Le coeur de ma mie est petit, tout petit,
J’en ai l’âme ravie, mon amour le remplit.
Si le coeur de ma mie n’était pas si petit,
Il y aurait de la place pour plus d’un ami;
Mais le coeur de ma mie est petit, tout petit,
J’en ai l’âme ravie, mon amour le remplit …
‘I dunneven know what “ma mie” means,’ Sally remembers whispering to Rowena.
‘I presume it means “mon amie”,’ Rowena hissed back, ‘I presume it’s one of those thingummies.’
‘What – a corruption?’
‘Yeah. Is that the word? A corruption. Or a declension or something.’
Rowena and Sally had both gone to look at the famous tapestry of course; they had both located poor Harold with the arrow in his eye and all the fallen soldiers in their chain mail. They had admired the satin-stitch and the intricacy of it all. Rowena had got l’autobus to Bayeux with Miss Button and a motley assortment of girls. Sally had been taken there in a car by her exchange family, la famille Duval, who had been genuinely keen for her to appreciate their region’s celebrated artwork. They were a very cultured family, Sally recalls, although she picked up all kinds of swear words from her elegant penfriend.

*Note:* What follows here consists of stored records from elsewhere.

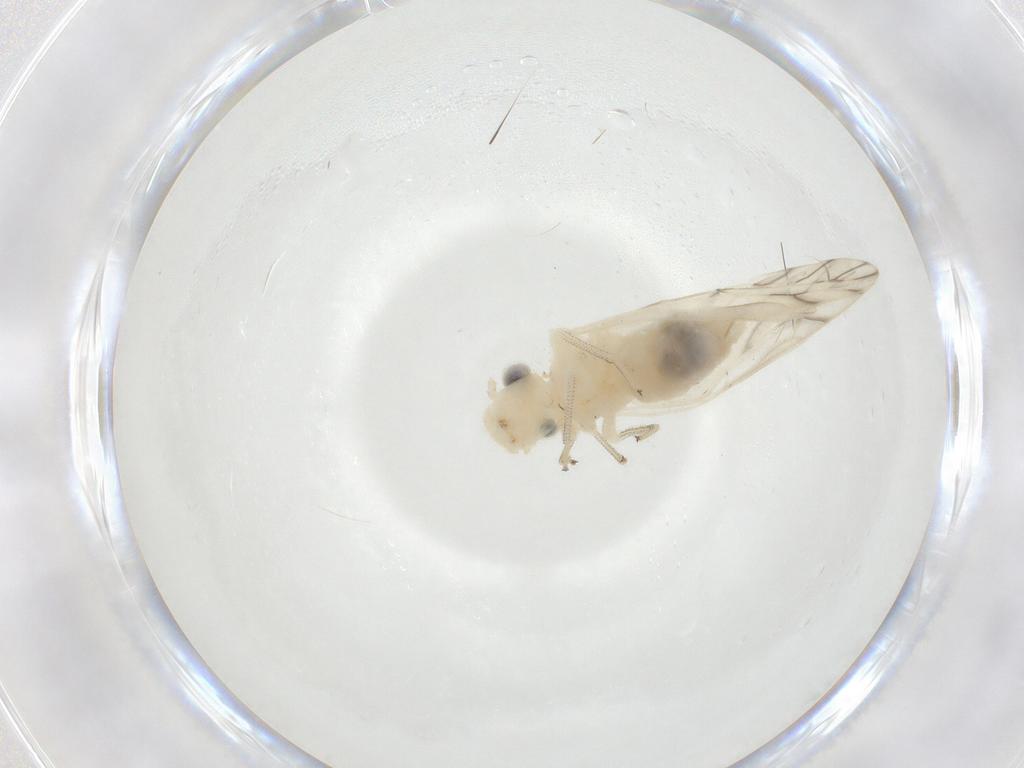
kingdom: Animalia
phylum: Arthropoda
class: Insecta
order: Psocodea
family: Caeciliusidae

She learned to speak with a freedom she never acquired at school. French words tumbled out of her mouth. Les idiomes, les colloquialisms, les bons mots.
‘You speak French absolutely,’ said Madame Duval, holding Sally’s face between her warm palms and squashing her cheeks slightly, as if she was still a small child. She smiled. ‘You have an ear.’
Sally loved that family, that fortnight, that trip. That was when she thought she would go on to study French at university. Ha ha ha.
Rowena had had a less successful ‘placing’, she recalls, with a policeman’s family on the outskirts of the village. Her penfriend Laurence was surly and uninterested – she would not even go to look at the tapestry with the other girls; there was a deranged Alsatian called Bertrand, and they ate undercooked steak all the time. They never went out in the evenings. En famille, they stayed in and watched football in their small, overheated salle à manger. Eventually, Rowena came out in a rash – a stress-induced rash which itched and bled and turned out, when she had it diagnosed back in England, to be impetigo.